Data Processing and Information
Lesson Objectives
Understand the differences between data and information.
Distinguish between direct and indirect data.
Key Concepts
Difference between Data and Information
Data: Raw facts and figures without context or meaning.
Information: Data that has been processed and given context, thereby gaining meaning.
Examples:
Postal Codes (e.g.,
110053, 641609) are simply data until identified as such in context (like regions in India).Similarly, a number like
5is data until context makes it relevant (e.g., defining it as a prime number).
Data Processing
Data is converted to information through processing.
Binary Digits: Data is stored in computer systems as sequences of 1s and 0s.
Storage Media: Includes hard disks, SSDs, RAM, and more.
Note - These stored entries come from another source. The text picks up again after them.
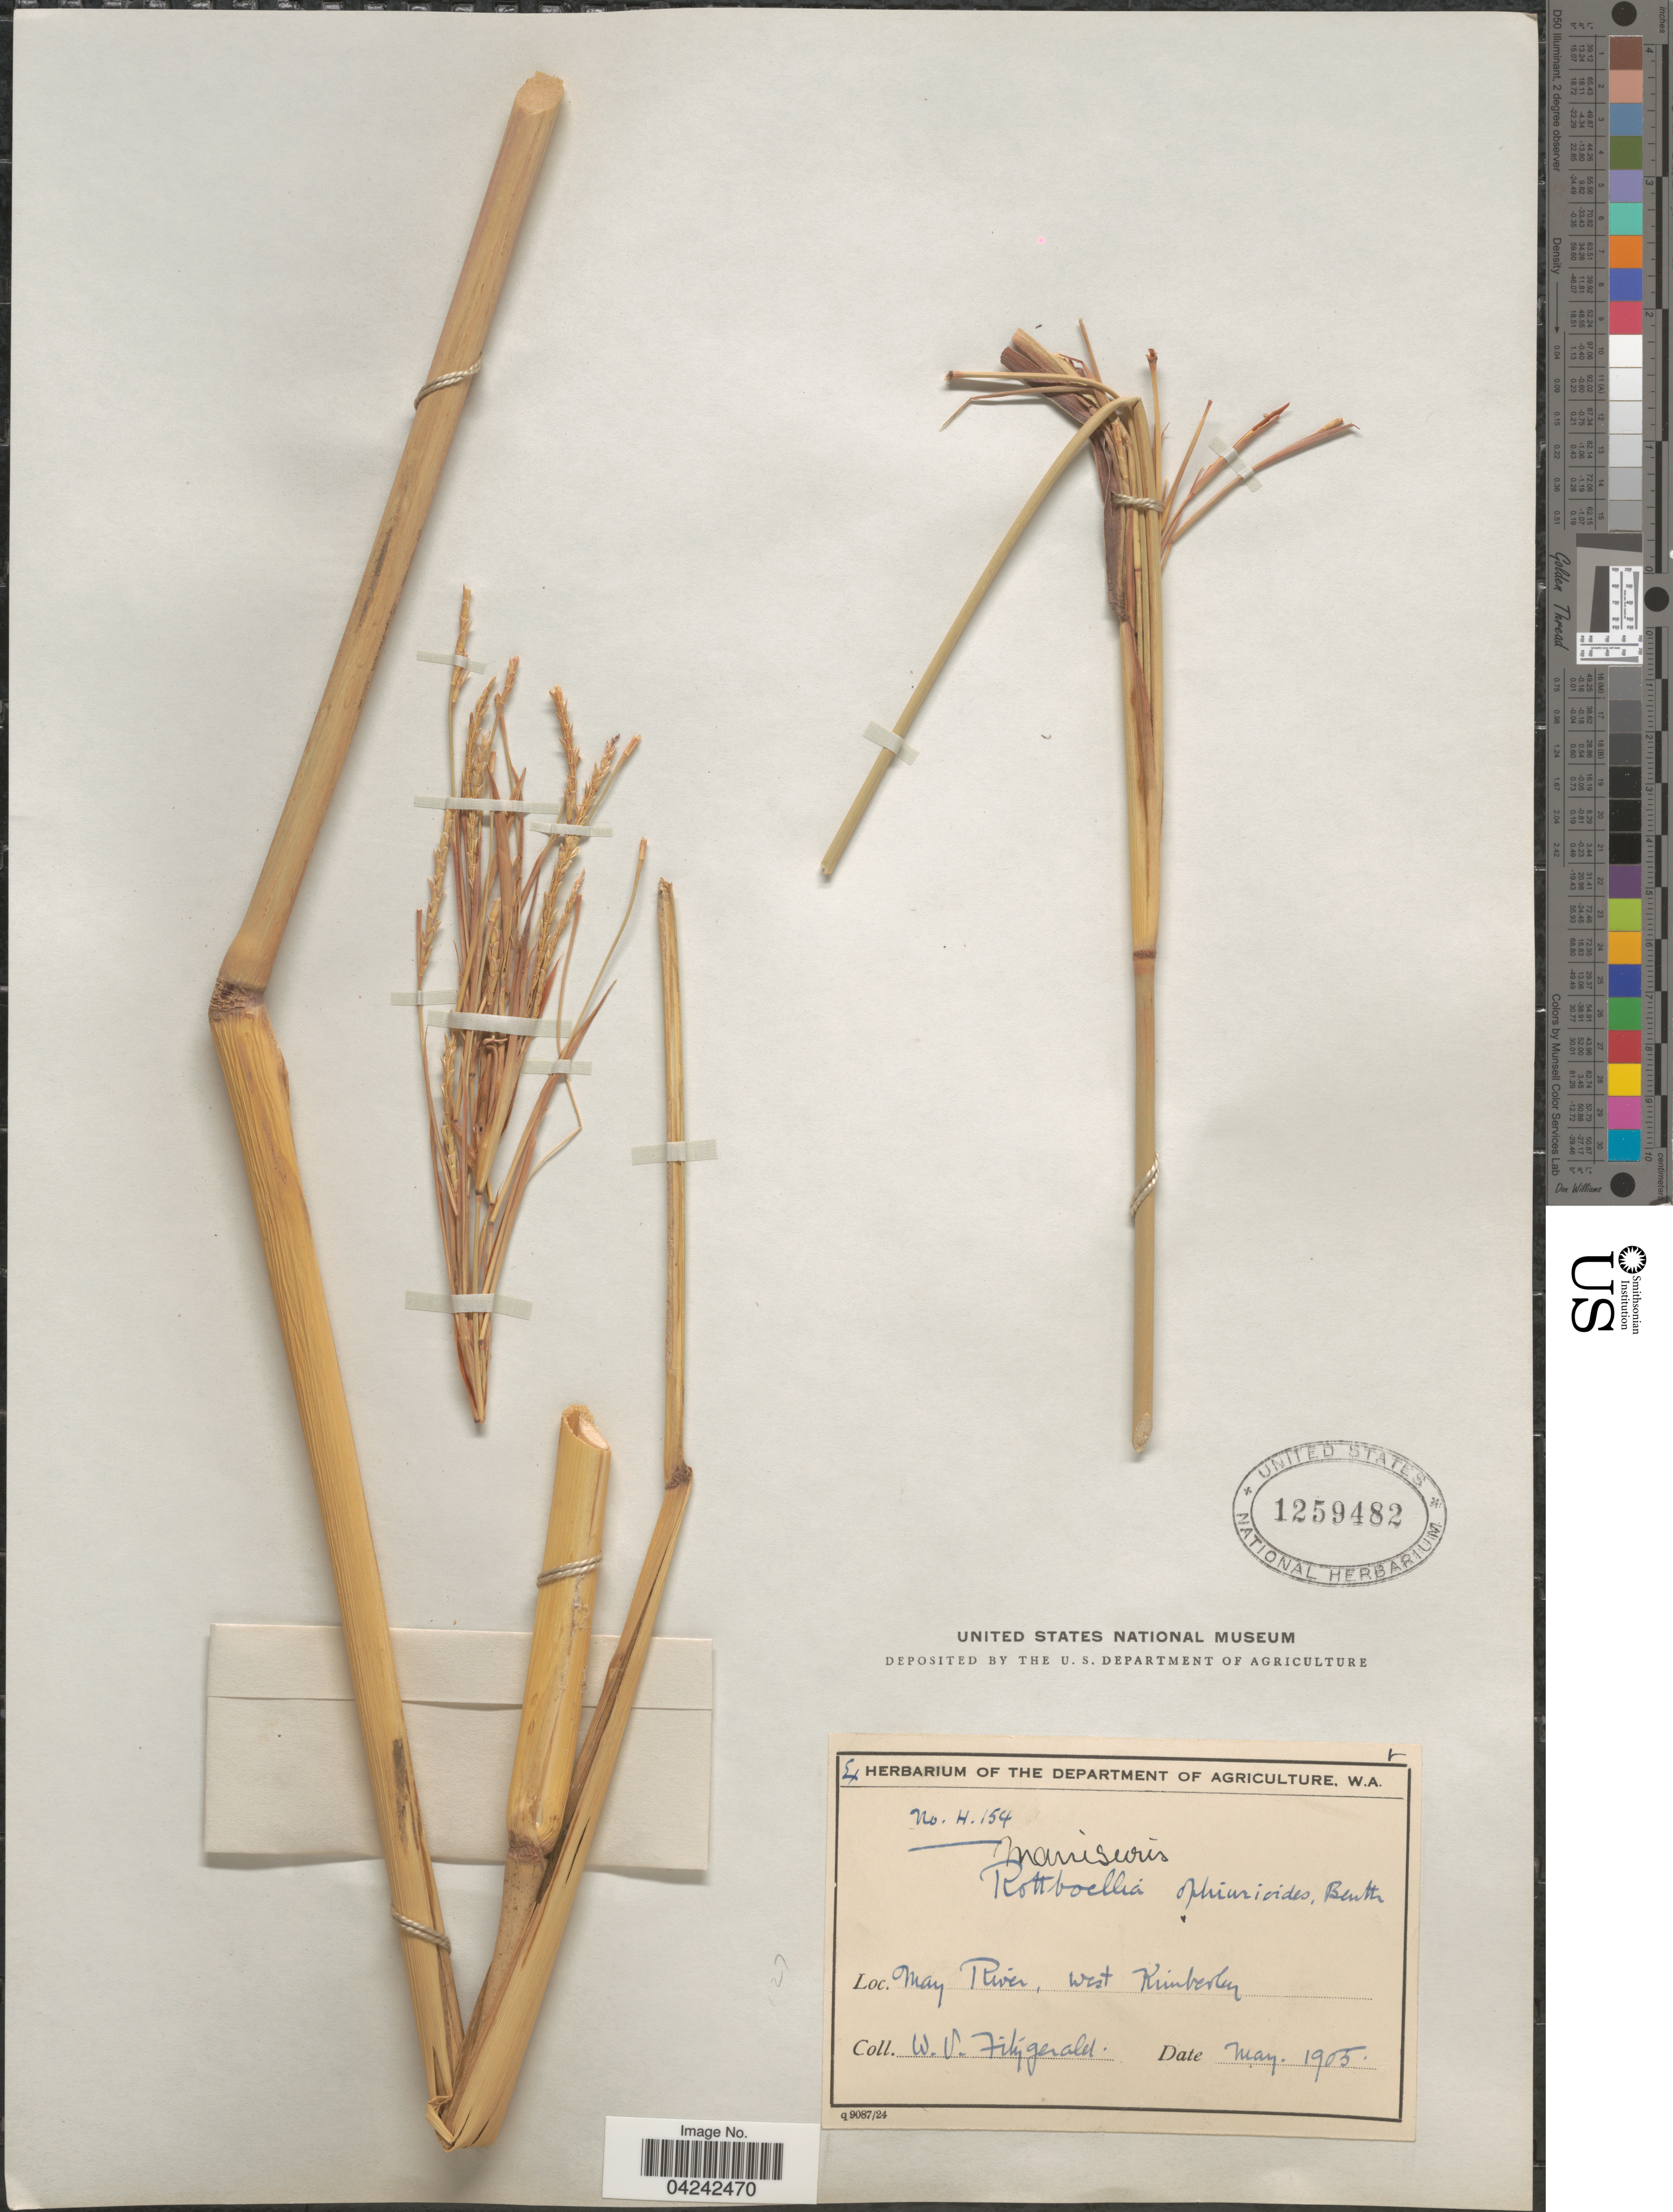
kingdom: Plantae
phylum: Tracheophyta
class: Liliopsida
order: Poales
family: Poaceae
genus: Rottboellia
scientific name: Rottboellia rottboellioides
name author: (R. Br.) Druce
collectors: W. Fitzgerald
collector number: H.154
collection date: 1905-05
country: Australia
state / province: Western Australia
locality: May River, west Kimberley.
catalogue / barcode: US 1259482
Data Processing Operations: Convert source data into usable information using software applications.
Example of processing: Transforming a CSV file in a spreadsheet to create summaries.
Real-Life case: A website creation firm identifying different data points (customer info, Page layout) as information.
Types of Data
Direct Data vs. Indirect Data
Direct Data: Collected for a specific purpose; examples include responses from questionnaires and surveys.
Example: A survey to modify bus routes involves collecting data specifically for that decision.
Indirect Data: Collected for one purpose but used for another; examples include statistical data or census data.
Example: A construction firm purchasing weather data originally collected for forecasting.
Methods of Data Collection
Interviews: Structured (same questions for all) vs. Unstructured (open responses).
Observational Methods: Watching behaviors, counting occurrences (e.g., traffic counts).
Data Logging: Using sensors and software to collect and process data automatically.
Questionnaires: Schedule simple or complex forms for instructing respondents.
Quality of Information
Factors affecting quality include:
Accuracy: Precision and error-free data.
Relevance: If data fulfills the intended purpose and context.
Timeliness: Information should be current.
Completeness: Must encompass all necessary parts of the problem.
Detail Level: Must be neither too detailed (overkill) nor too vague.
Validation and verification are critical to ensuring quality:
Validation: Ensuring reasonableness of data before processing.
Verification: Confirming data entry accuracy.
Data Processing Methods
Batch Processing: Processes data in large groups. Common uses: payroll calculations, credit card transactions, utility billing.
Online Processing: Data processed immediately, as seen in point-of-sale systems; known for real-time customer interaction.
Real-Time Processing: Systems act instantaneously based on immediate input; examples include automated temperature systems in greenhouses or bank transactions.
Advantages and Disadvantages
Batch Processing:
Advantages: Lower operational costs, effective under high load, and works during off-peak hours.
Disadvantages: Delayed output can be less effective for urgent needs.
Online Processing:
Advantages: Immediate responses and interactions.
Disadvantages: More expensive computational resources needed.
Real-Time Processing:
Advantages: Instantaneous responses impacting real-time environments.
Disadvantages: Requires significant computational power and constant monitoring.
Conclusion
Understanding data and its processing is crucial in a digital economy. Direct data collection enables specific insights, while handling and shaping that data into actionable information can significantly improve decision-making and operational efficiency across sectors.